__WHAT NEEDS TO BE DONE__
Once the line with "CHEER, 2015-10: 20070.6 -> 22800" has been located in the records below, set down that line and all subsequent lines exactly, omitting the pictures.

__Content revision data__
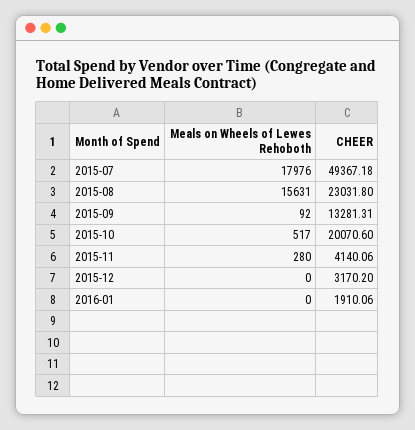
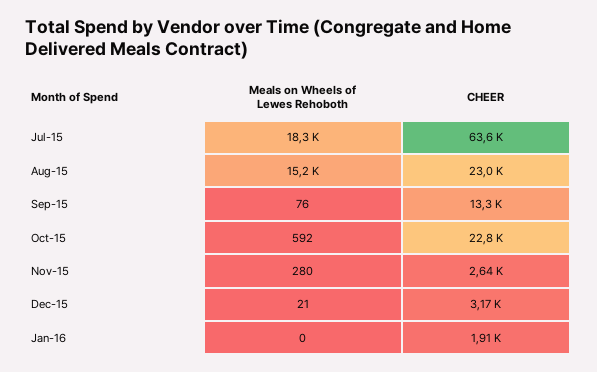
Meals on Wheels of Lewes Rehoboth, 2015-07: 17976 -> 18300
CHEER, 2015-07: 49367.18 -> 63600
Meals on Wheels of Lewes Rehoboth, 2015-08: 15631 -> 15200
Meals on Wheels of Lewes Rehoboth, 2015-09: 92 -> 76
Meals on Wheels of Lewes Rehoboth, 2015-10: 517 -> 592
CHEER, 2015-10: 20070.6 -> 22800
CHEER, 2015-11: 4140.06 -> 2640
Meals on Wheels of Lewes Rehoboth, 2015-12: 0 -> 21

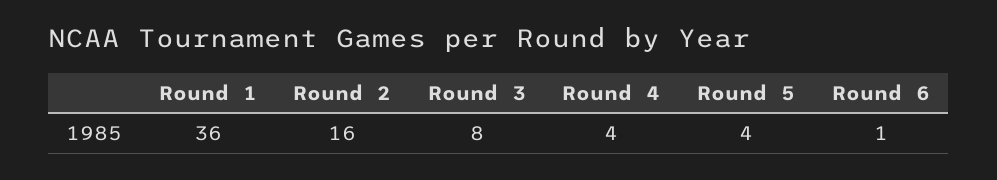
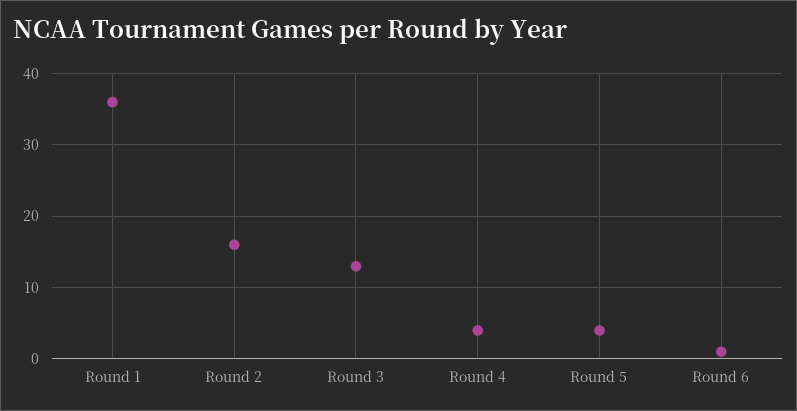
Round 3: 8 -> 13

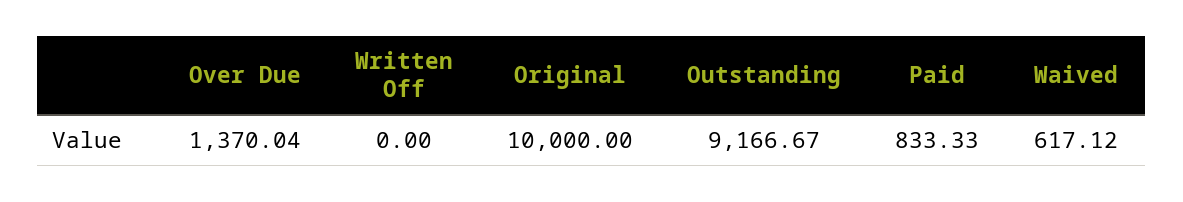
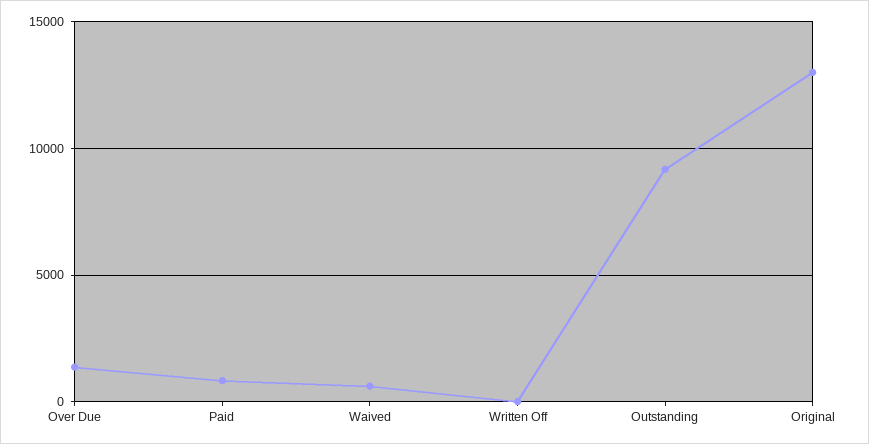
Original: 10000 -> 13000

__ANSWER__
CHEER, 2015-10: 20070.6 -> 22800
CHEER, 2015-11: 4140.06 -> 2640
Meals on Wheels of Lewes Rehoboth, 2015-12: 0 -> 21

Round 3: 8 -> 13

Original: 10000 -> 13000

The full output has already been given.